The ‘full push through’ TSU transaction was processed between JP Morgan in London and BNP Paribas in Hong Kong and involved purchase order exchange/acceptance followed by invoice and transport data matching to the purchase order.

TSU was launched by Swift earlier this month, and this is the first live transaction that has been conducted between banks using TSU, Swift’s new workflow and data matching engine for trade services.

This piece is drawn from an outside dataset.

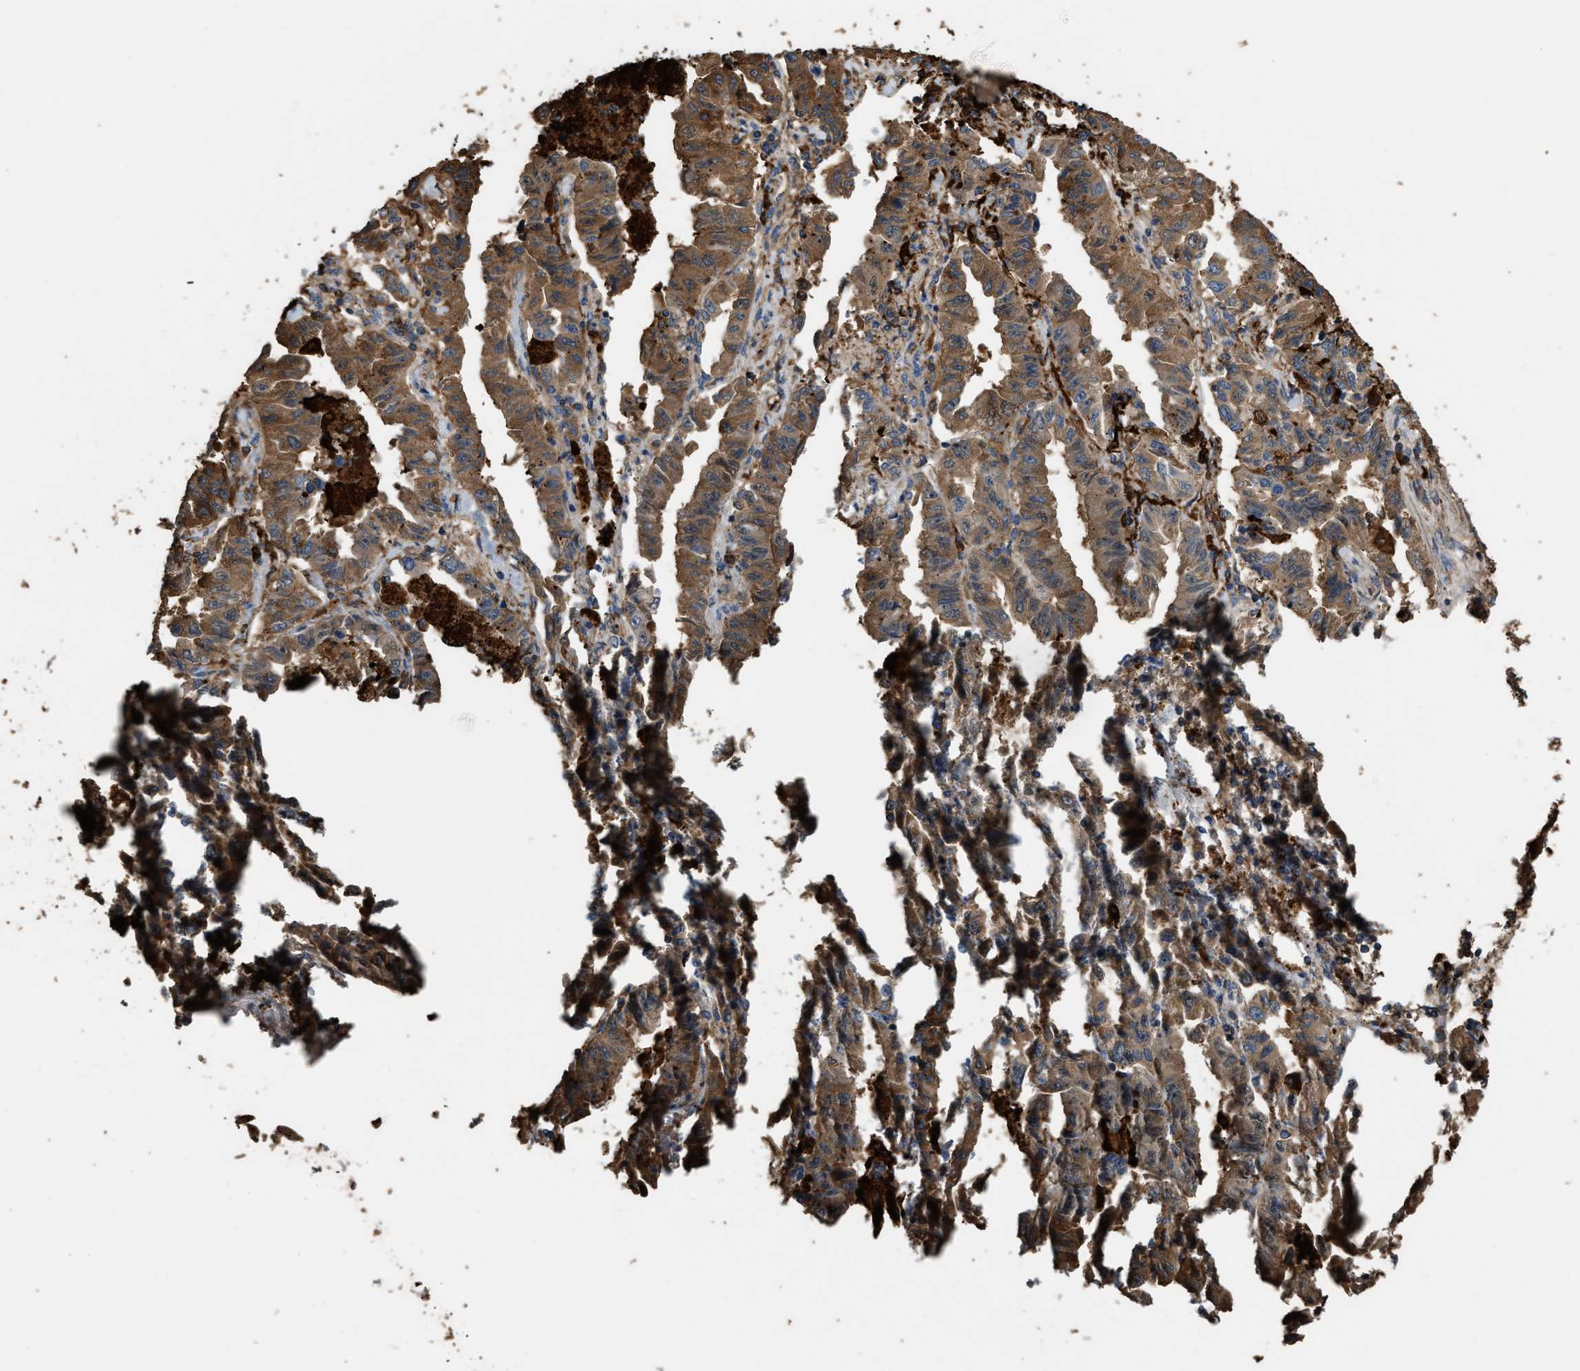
{"staining": {"intensity": "moderate", "quantity": ">75%", "location": "cytoplasmic/membranous"}, "tissue": "lung cancer", "cell_type": "Tumor cells", "image_type": "cancer", "snomed": [{"axis": "morphology", "description": "Adenocarcinoma, NOS"}, {"axis": "topography", "description": "Lung"}], "caption": "Protein positivity by IHC demonstrates moderate cytoplasmic/membranous staining in approximately >75% of tumor cells in adenocarcinoma (lung).", "gene": "ATIC", "patient": {"sex": "female", "age": 51}}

Bruce Proctor, global trade executive at JP Morgan, says: “All the studies show that 80% of all international trade business is handled by open account, so the launch and viability of SwiftNet TSU is exciting because it allows banks worldwide to compete equally in the open account trade product marketplace. This culminates several years “work between the banks and Swift, and we believe that this new service will be the foundation for Swift trade services in the future, and fully complements JP Morgan’s existing technology offerings.”

Pierre Veyres, BNP Paribas “head of global trade services, adds: “TSU has generated a strong interest in Asia due to importance of trade and related financial flow in the region. It’s a consistent and workable backbone utility. BNP Paribas considers it in its supply chain management offering, coming from the PO/invoice information to provide inventory, receivable or payable financing. That’s why BNP Paribas made it as a reality, becoming an early live adopter.”

Jackie Keogh, head of supply chain at Swift, comments: “We are delighted that the first live transaction has been processed successfully, and this confirms to the world that the TSU is open for business. The last two years have been a tremendous cooperative approach between the banks and Swift, and we are confident that the Swift community will fully utilise the new system capability going forward. Our thanks go out to all the banks concerned.”